Tangy Soba Side Salad
*Makes two side salads, or one large entree.  Double the recipe if needed!  Most soba noodles come in a package with enough to make this recipe three times over.  Enjoy!

Ingredients:
For the Pasta Mix:
4oz organic buckwheat soba noodles
1/2 red bell pepper, thinly sliced
1/2 green bell pepper, thinly sliced
1/4 cup frozen peas, thawed
1/4 cup frozen edamame (shelled), thawed
1/4 cup corn (I used frozen and thawed...but feel free to cut off the cob if you're feeling ambitious!)
2-3 tbsp hemp seeds

For the Sauce:
1/8 cup low sodium tamari
1/8 cup rice wine vinegar
1/8 cup + 2-3 tbsp sesame oil, divided
2-3 tbsp agave
1 clove garlic, finely minced or grated
2-3 tbsp olive oil

To Make: Cook soba according to package directions.  Do not overcook!  In a separate bowl, whisk the tamari, rice wine vinegar, sesame oil, agave, garlic and olive oil until incorporated.  Taste and adjust flavors if necessary; adding more tamari/sesame oil/vinegar as needed.  This sauce has a strong flavor so keep that in mind as you taste.  You want it to be fairly tangy in the bowl!  It does mellow once spread over all the noodles and veggies.  Add the bell peppers, peas, edamame, corn, hemp seeds and whisked sauce to the noodles.   Gently toss.  Serve with sesame oil on the side if desired.  (Sesame oil has a wonderful subtle smokey flavor to it that really works well with this dish)

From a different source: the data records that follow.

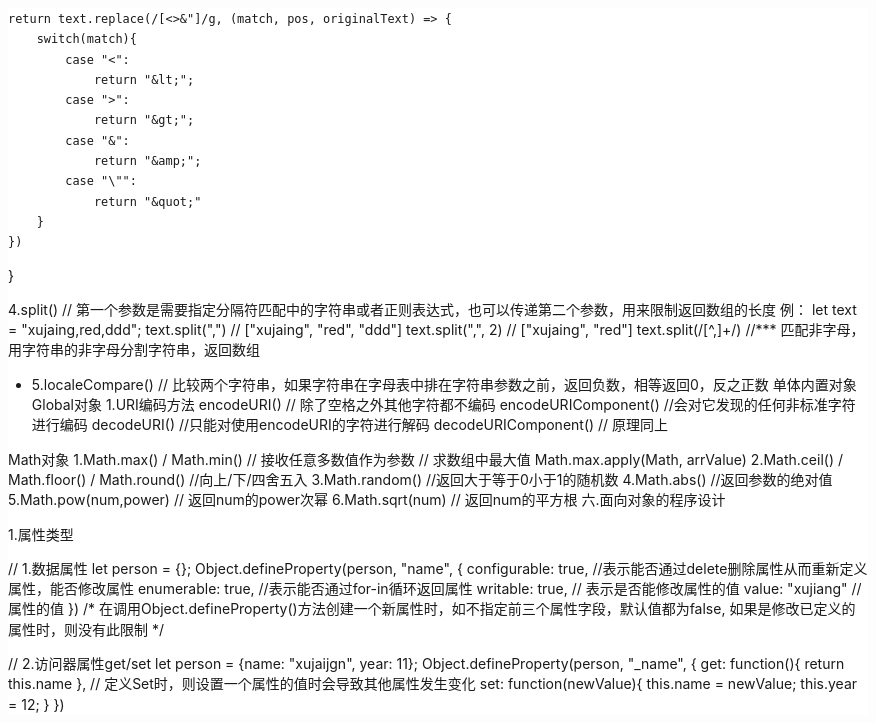     return text.replace(/[<>&"]/g, (match, pos, originalText) => {
        switch(match){
            case "<":
                return "&lt;";
            case ">":
                return "&gt;";
            case "&":
                return "&amp;";
            case "\"":
                return "&quot;"
        }
    })
}

4.split() // 第一个参数是需要指定分隔符匹配中的字符串或者正则表达式，也可以传递第二个参数，用来限制返回数组的长度
例：
let text = "xujaing,red,ddd";
text.split(",")  // ["xujaing", "red", "ddd"]
text.split(",", 2)  // ["xujaing", "red"]
text.split(/[^\,]+/)  //*** 匹配非字母，用字符串的非字母分割字符串，返回数组

* 5.localeCompare() // 比较两个字符串，如果字符串在字母表中排在字符串参数之前，返回负数，相等返回0，反之正数
单体内置对象
Global对象
1.URI编码方法
    encodeURI()           // 除了空格之外其他字符都不编码
    encodeURIComponent()  //会对它发现的任何非标准字符进行编码
    decodeURI()           //只能对使用encodeURI的字符进行解码
    decodeURIComponent()  // 原理同上

Math对象
1.Math.max() / Math.min() // 接收任意多数值作为参数
// 求数组中最大值 Math.max.apply(Math, arrValue)
2.Math.ceil() / Math.floor() / Math.round()  //向上/下/四舍五入
3.Math.random()  //返回大于等于0小于1的随机数
4.Math.abs() //返回参数的绝对值
5.Math.pow(num,power) // 返回num的power次幂
6.Math.sqrt(num) // 返回num的平方根
六.面向对象的程序设计

1.属性类型

// 1.数据属性
    let person = {};
    Object.defineProperty(person, "name", {
        configurable: true,  //表示能否通过delete删除属性从而重新定义属性，能否修改属性
        enumerable: true,  //表示能否通过for-in循环返回属性
        writable: true,  // 表示是否能修改属性的值
        value: "xujiang" // 属性的值
    })
    /* 在调用Object.defineProperty()方法创建一个新属性时，如不指定前三个属性字段，默认值都为false, 如果是修改已定义的属性时，则没有此限制 */

// 2.访问器属性get/set
    let person = {name: "xujaijgn", year: 11};
        Object.defineProperty(person, "_name", {
            get: function(){
                return this.name
            },
            // 定义Set时，则设置一个属性的值时会导致其他属性发生变化
            set: function(newValue){
                this.name = newValue;
                this.year = 12;
            }
        })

This dish can be served warm right away, but really shines when it has been slightly chilled in the fridge.  Hence, why this works well as a pre-prep dinner item/side or leftovers that don't need re-heating!


 Want even more veggies?!  You crazy people...I love it!  Add shredded carrots, zucchini noodles, or any other veg you desire!!